Ranking runs from high inflation to low.
Source:
“Smart Growth and Its Effects on Housing Markets:
The New Segregation,” a econometric report by
QuantEcon for the Center for Environmental Justice
of the National
Center
for Public
Policy Research, November 2002.
The
report concedes that other factors influence rising
housing prices, most notably growth in per capita
income. Wealthier populations can afford to buy
bigger houses with more expensive amenities.
Among
the states most closely identified with Smart Growth –
Oregon,
Washington,
Tennessee,
Kentucky,
Pennsylvania
and Colorado
– housing inflation was higher than expected,
QuantEcon says. But the report notes that California,
Hawaii
and Vermont
were notable exceptions. In the first two,
recessions had pricked housing bubbles early in the
1990s. Vermont
may be an anomaly.
According
to QuantEcon’s methodology, Virginia
was expected to experience home price inflation of
51.7 percent during the 1990s, but in actuality
turned in a 40.2 percent performance. Clearly,
restricting the development of land is only one
factor among several that affect the price and
affordability of real estate. By itself, that
conclusion doesn't take us very far.
While
I endorse Peterson’s commitment to affordable
housing, especially for minorities who have for too
long been excluded from America’s
mainstream, I am not clear -- either from his report
or his remarks last week -- how he proposes to
achieve this worthy goal. I certainly share his
antipathy to those who, under the “smart growth”
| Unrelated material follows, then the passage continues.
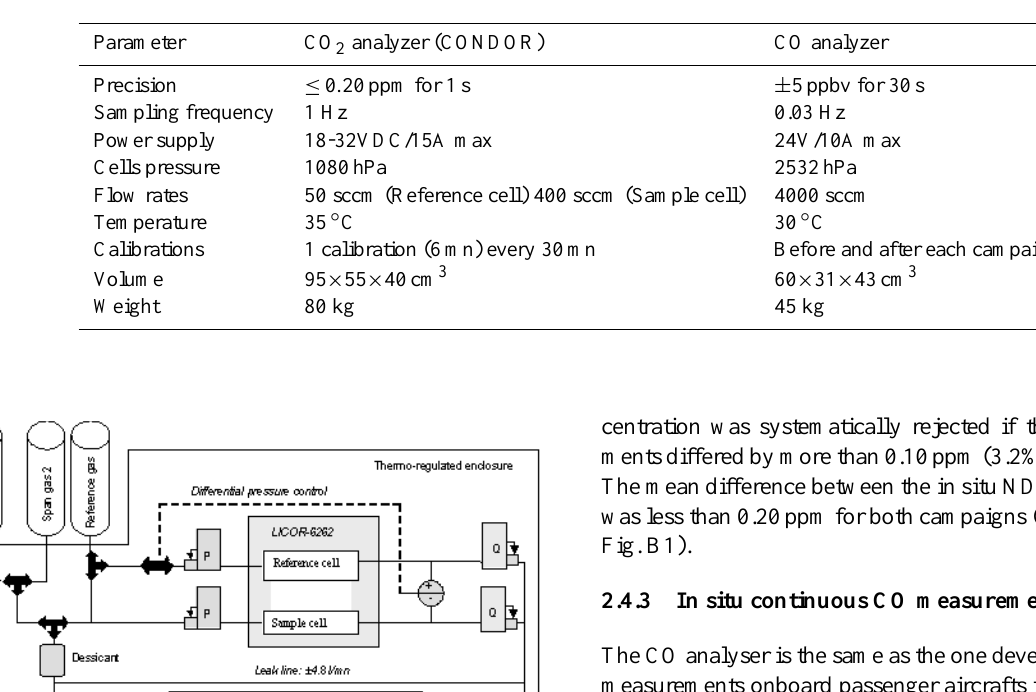
Table 4. Characteristics of the CO 2 and CO analyzers.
banner demand more government power to fix the hash that existing land-use
regulations have made over the past 30 to 40 years.
Peterson
implies that lifting restrictions on “the supply
of development sites” is the answer. I would
respond, yes, but…. If he means opening up more rural
land to development, as Virginia
and the rest of the nation have done for decades,
then I would disagree. Who does he suppose will pay
for all the transportation and infrastructure
improvements in the middle of nowhere? Subsidizing
developers and land owners on the urban fringe does
not equate to free markets.
If
Peterson advocates lifting the restrictions that
inhibit infill development and the redevelopment of
deteriorating neighborhoods, then I wholeheartedly
agree.
Not
everyone wants to live in a five-story apartment
complex a block from the METRO, like the 2900
Clarendon project I described last week. But a
lot of people do. There is large pent-up demand for
Clarendon-style projects, which the current array of
institutional forces – from zoning codes, the
empowerment of NIMBYs, to state
funding for sprawl-inducing transportation projects – makes exceedingly
difficult to develop.
By
all means, we should make every effort to increase
the supply of housing for young people, minorities
and other lower-income groups. Let's not make them,
as so many smart-growth advocates seem prepared to
do, live in multi-rise apartment buildings and ride
the transit to work. Likewise, let's not assume, as
the current system does, that they want to move into
a single-family dwelling in a cul-de-sac subdivision
on the edge of town. Let's create a system that is
responsive to consumers -- of whatever ethnicity -- and empowers developers to
supply the housing product they want.